Caprichoso por demais

Dentro deste tema, que é contrário ao “relaxado”, lhes conto um causo verídico, ocorrido comigo e meu irmão já falecido

Acredito que esta expressão já esteja fora de moda. Ninguém mais procura casamento sob a condição de que a pretendida seja caprichosa. Os critérios da atualidade são outros bem diversos, até mesmo porque a maioria das mulheres nem lida mais com afazeres domésticos, pois trabalham fora, são empresárias, e muitos maridos é que viraram gestores do lar.

Pouca gente ainda exige do funcionário (empregada doméstica, pedreiro, peão caseiro, tratorista, alambrador, etc.) a condição fundamental de que tenha capricho especial para aquela lida peculiar. E sabem por quê? Porque hoje em dia está muito difícil encontrar quem esteja disposto a trabalhar em determinadas condições e tipos de serviço. O que mais se escuta é que não existe mais ninguém que queira trabalhar pra fora, por exemplo.

Mas houve um tempo, quando os trabalhos manuais predominavam, em que essa condição fazia muita diferença: ferreiro, carpinteiro, marceneiro, mecânico automotivo, funileiro, costureira, etc. precisavam executar os seus serviços com esmero e muito capricho, para conquistar a clientela/freguesia.

Dentro deste tema, que é contrário ao “relaxado”, que antigamente, para alguns, era sinônimo de sujo, descuidado, imundo ou coisa que o valha, lhes conto um causo verídico, ocorrido comigo e meu irmão já falecido.

Nós éramos dois, criados lá por fora, até vir estudar na cidade, conforme acontecia nas décadas de 1960/70 com a gente do interior de Caçapava. Depois, segui a carreira militar, conhecendo e servindo pelo Brasil afora, e meu irmão se fixou em nossa propriedade no interior, lidando com a pecuária e a agricultura.

Os carros que eu possuía eram novos ou seminovos, e os dele, sempre mais antigos e mais rústicos, para aguentar a precariedade das estradas do nosso interior e carregar bugigangas e gêneros alimentícios. E ele nunca foi de cuidar muito das coisas, nunca foi muito caprichoso. Pelo contrário, carregava a fama de ser um tanto quanto “relaxadão” em tudo que fazia, não dispensando muito cuidado com os detalhes e com a limpeza.

Certa vez, o meu irmão adquiriu um automóvel Opala em bom estado. Quando cheguei à casa dele, a primeira coisa que fez foi me apresentar o carro recém-adquirido:

– Veja isto, “ermão”! – que era como ele me chamava – Agora sim, comprei um carro bom e pretendo cuidar dele com capricho. Já instalei um toca-fitas novo, tá bem cuidado por dentro, troquei o pneu de estepe e até mandei lavar. Este será para passeio da família, sempre em boas condições e limpinho.

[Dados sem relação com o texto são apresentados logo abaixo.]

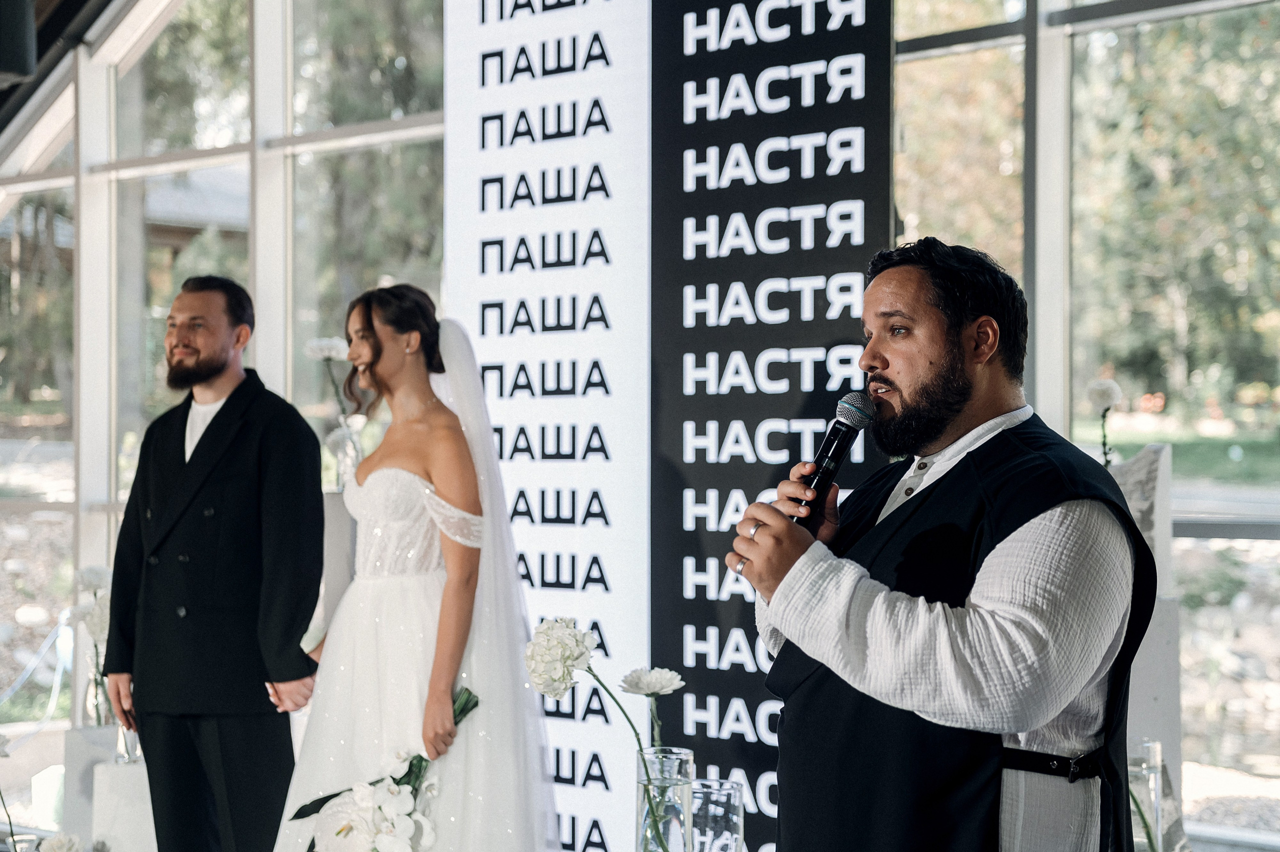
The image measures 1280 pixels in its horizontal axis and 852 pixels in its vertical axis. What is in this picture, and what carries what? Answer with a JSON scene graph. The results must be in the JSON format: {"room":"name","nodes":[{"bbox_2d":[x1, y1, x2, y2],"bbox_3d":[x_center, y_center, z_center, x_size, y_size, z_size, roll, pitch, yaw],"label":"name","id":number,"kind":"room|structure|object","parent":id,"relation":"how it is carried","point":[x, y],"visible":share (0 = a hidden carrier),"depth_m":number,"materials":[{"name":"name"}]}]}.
{"room":"event hall","nodes":[
{"label":"event hall","id":0,"kind":"room"},
{"bbox_2d":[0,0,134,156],"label":"ceiling","id":1,"kind":"structure","parent":0,"point":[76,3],"depth_m":8.01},
{"bbox_2d":[0,0,36,85],"bbox_3d":[-2.020,-1.335,6.592,0.254,0.524,0.261,-1,-1,43],"label":"speaker","id":2,"kind":"object","parent":1,"relation":"hanging from","point":[23,70],"visible":0.98,"depth_m":6.53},
{"bbox_2d":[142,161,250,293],"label":"house","id":3,"kind":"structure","parent":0,"point":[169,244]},
{"bbox_2d":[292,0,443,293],"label":"tree","id":4,"kind":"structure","parent":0,"point":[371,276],"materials":[{"name":"green plant"}]},
{"bbox_2d":[0,0,1279,843],"bbox_3d":[0.265,-0.560,6.638,7.581,4.063,0.286,-1,-1,43],"label":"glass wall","id":5,"kind":"structure","parent":0,"point":[101,517],"depth_m":7.25,"materials":[{"name":"glass"}]},
{"bbox_2d":[444,0,653,851],"bbox_3d":[-0.230,-0.122,5.628,0.803,2.972,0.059,-1,-1,43],"label":"banner","id":6,"kind":"object","parent":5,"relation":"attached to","point":[612,162],"visible":0.79,"depth_m":5.56,"materials":[{"name":"white"}]},
{"bbox_2d":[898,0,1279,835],"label":"window","id":7,"kind":"structure","parent":5,"relation":"in","point":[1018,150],"depth_m":5.65,"materials":[{"name":"glass"}]},
{"bbox_2d":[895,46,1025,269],"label":"tree","id":8,"kind":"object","parent":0,"point":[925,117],"visible":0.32,"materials":[{"name":"green plant"}]},
{"bbox_2d":[1071,417,1279,491],"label":"lawn","id":9,"kind":"structure","parent":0,"point":[1178,462],"materials":[{"name":"green plant"}]},
{"bbox_2d":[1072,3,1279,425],"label":"tree","id":10,"kind":"object","parent":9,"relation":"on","point":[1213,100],"visible":0.56,"materials":[{"name":"green plant"}]},
{"label":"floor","id":11,"kind":"structure","parent":0,"visible":0},
{"bbox_2d":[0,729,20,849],"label":"white flower","id":12,"kind":"object","parent":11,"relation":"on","point":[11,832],"visible":1,"depth_m":4.86,"materials":[{"name":"plant"}]},
{"bbox_2d":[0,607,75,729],"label":"rope barrier","id":13,"kind":"object","parent":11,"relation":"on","point":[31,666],"visible":0.73,"depth_m":8.98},
{"bbox_2d":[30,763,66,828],"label":"box","id":14,"kind":"object","parent":11,"relation":"on","point":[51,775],"visible":0.59,"depth_m":7.08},
{"bbox_2d":[38,831,83,851],"bbox_3d":[-1.320,1.011,4.839,0.150,0.175,0.151,0,-1,-14],"label":"white flower","id":15,"kind":"object","parent":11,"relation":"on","point":[61,840],"visible":0.99,"depth_m":4.84,"materials":[{"name":"white plant"}]},
{"bbox_2d":[58,723,118,841],"bbox_3d":[-1.570,1.105,6.273,0.231,0.430,0.230,-1,-1,43],"label":"pedestal","id":16,"kind":"object","parent":11,"relation":"on","point":[83,748],"visible":0.54,"depth_m":6.16,"materials":[{"name":"white stone"}]},
{"bbox_2d":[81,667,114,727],"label":"glass vase","id":17,"kind":"object","parent":16,"relation":"on","point":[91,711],"visible":0.5,"depth_m":5.96,"materials":[{"name":"clear glass"}]},
{"bbox_2d":[66,564,111,724],"bbox_3d":[-1.546,0.637,6.092,0.200,0.475,0.189,-1,-1,43],"label":"white flower","id":18,"kind":"object","parent":17,"relation":"in","point":[91,572],"visible":0.63,"depth_m":6.07,"materials":[{"name":"white plant"}]},
{"bbox_2d":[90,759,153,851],"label":"white pedestal","id":19,"kind":"object","parent":11,"relation":"on","point":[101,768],"visible":0.63,"depth_m":5.63,"materials":[{"name":"white stone"}]},
{"bbox_2d":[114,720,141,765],"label":"glass vase","id":20,"kind":"object","parent":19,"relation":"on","point":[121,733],"visible":0.47,"depth_m":5.71,"materials":[{"name":"clear glass"}]},
{"bbox_2d":[100,274,323,849],"bbox_3d":[-1.016,0.444,5.178,0.582,1.592,0.467,0,-1,29],"label":"man","id":21,"kind":"object","parent":11,"relation":"on","point":[184,438],"visible":0.98,"depth_m":5.04},
{"bbox_2d":[317,489,356,635],"bbox_3d":[-0.902,0.599,6.311,0.317,0.805,0.315,-1,-1,43],"label":"pedestal","id":22,"kind":"object","parent":11,"relation":"on","point":[336,507],"visible":0.31,"depth_m":6.19,"materials":[{"name":"white stone"}]},
{"bbox_2d":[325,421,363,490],"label":"glass vase","id":23,"kind":"object","parent":22,"relation":"on","point":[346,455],"visible":0.66,"depth_m":6.11,"materials":[{"name":"clear glass"}]},
{"bbox_2d":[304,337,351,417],"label":"white flower","id":24,"kind":"object","parent":23,"relation":"in","point":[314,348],"visible":0.77,"depth_m":6.23,"materials":[{"name":"white plant"}]},
{"bbox_2d":[270,283,558,849],"bbox_3d":[-0.520,0.531,4.840,0.822,1.638,0.894,-1,-1,43],"label":"woman","id":25,"kind":"object","parent":11,"relation":"on","point":[444,490],"visible":0.94,"depth_m":4.66},
{"bbox_2d":[290,684,480,849],"bbox_3d":[-0.520,0.807,4.555,0.442,0.446,0.519,0,-1,-16],"label":"bouquet","id":26,"kind":"object","parent":25,"relation":"in","point":[341,830],"visible":0.85,"depth_m":4.48,"materials":[{"name":"white plant"}]},
{"bbox_2d":[634,745,694,849],"bbox_3d":[0.046,0.743,3.877,0.109,0.306,0.109,-1,-1,43],"label":"glass vase","id":27,"kind":"object","parent":11,"relation":"on","point":[675,837],"visible":0.94,"depth_m":3.83,"materials":[{"name":"clear glass"}]},
{"bbox_2d":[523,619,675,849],"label":"white flower","id":28,"kind":"object","parent":27,"relation":"in","point":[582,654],"visible":0.93,"depth_m":3.66,"materials":[{"name":"white plant"}]},
{"bbox_2d":[619,665,682,750],"bbox_3d":[0.024,0.591,3.879,0.126,0.300,0.123,-1,-1,43],"label":"white flower","id":29,"kind":"object","parent":27,"relation":"in","point":[677,683],"visible":0.92,"depth_m":3.87,"materials":[{"name":"white plant"}]},
{"bbox_2d":[689,777,743,851],"bbox_3d":[0.129,0.780,3.920,0.128,0.254,0.126,-1,-1,43],"label":"glass vase","id":30,"kind":"object","parent":11,"relation":"on","point":[730,825],"visible":0.89,"depth_m":3.86,"materials":[{"name":"clear glass"}]},
{"bbox_2d":[648,0,894,851],"bbox_3d":[0.324,-0.063,5.147,0.801,2.805,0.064,-1,-1,43],"label":"banner","id":31,"kind":"object","parent":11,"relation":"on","point":[707,686],"visible":0.71,"depth_m":5.17,"materials":[{"name":"black"}]},
{"bbox_2d":[718,236,1151,851],"bbox_3d":[0.427,0.448,2.945,0.582,1.390,0.590,-1,-1,43],"label":"man","id":32,"kind":"object","parent":11,"relation":"on","point":[990,579],"visible":0.97,"depth_m":2.78},
{"bbox_2d":[792,391,877,528],"bbox_3d":[0.265,0.102,3.058,0.107,0.286,0.198,-1,-1,43],"label":"microphone","id":33,"kind":"object","parent":32,"relation":"in","point":[827,470],"visible":0.82,"depth_m":3.04,"materials":[{"name":"black metal"}]},
{"bbox_2d":[1127,739,1164,851],"bbox_3d":[0.991,0.802,4.311,0.141,0.330,0.141,-1,-1,43],"label":"glass vase","id":34,"kind":"object","parent":11,"relation":"on","point":[1150,773],"visible":0.57,"depth_m":4.26,"materials":[{"name":"clear glass"}]},
{"bbox_2d":[1113,442,1181,849],"bbox_3d":[1.056,0.599,4.859,0.335,1.120,0.333,-1,-1,43],"label":"pedestal","id":35,"kind":"object","parent":11,"relation":"on","point":[1153,448],"visible":0.34,"depth_m":4.76,"materials":[{"name":"white stone"}]},
{"bbox_2d":[1086,378,1124,467],"bbox_3d":[1.060,0.056,4.862,0.098,0.317,0.107,0,-1,6],"label":"white flower","id":36,"kind":"object","parent":35,"relation":"on","point":[1098,395],"visible":0.76,"depth_m":4.85,"materials":[{"name":"white plant"}]},
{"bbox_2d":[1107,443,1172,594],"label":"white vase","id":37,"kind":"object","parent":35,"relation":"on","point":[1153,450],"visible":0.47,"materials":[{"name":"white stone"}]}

Fiquei surpreso com a sua mudança de atitude e pelos procedimentos não usuais que ele estava adotando com aquele novo carro. Abrindo a tampa do porta-malas, forrado com carpete da cor beje, senti de imediato o forte  cheiro de esterco, e logo descobri que ali estava uma enorme quantidade de excrementos suínos, esparramados pelo assoalho.

– Mas que barbaridade! – me disse ele, envergonhado e sarcástico – Carreguei um porco cachaço que comprei ontem e não vi que e o bicho havia me cagado no carro novo.

Não demorou muito tempo para o carro recém-comprado estar do mesmo jeito dos outros que tivera, porque capricho não era um item que ele apreciasse em primeiro lugar.